* EXERCISE DETAILS
Update the text lines in the listing below by changing every "personalizados" to "a medida" and keeping everything else the same. Leave the pictures out of your answer.

Extracted page text data
────────────────────────────────────────

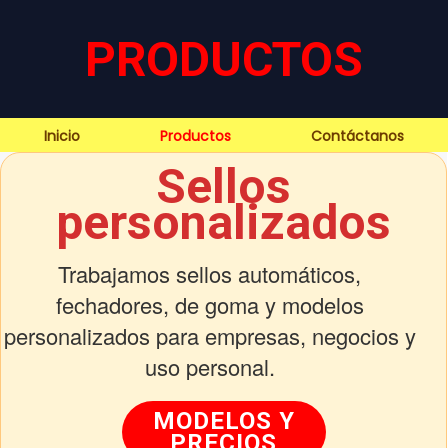
PRODUCTOS
Inicio
Productos
Contáctanos
Sellos
personalizados
Trabajamos sellos automáticos,
fechadores, de goma y modelos
personalizados para empresas, negocios y
uso personal.
MODELOS Y
PRECIOS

────────────────────────────────────────

* YOUR SOLUTION
PRODUCTOS
Inicio
Productos
Contáctanos
Sellos
a medida
Trabajamos sellos automáticos,
fechadores, de goma y modelos
a medida para empresas, negocios y
uso personal.
MODELOS Y
PRECIOS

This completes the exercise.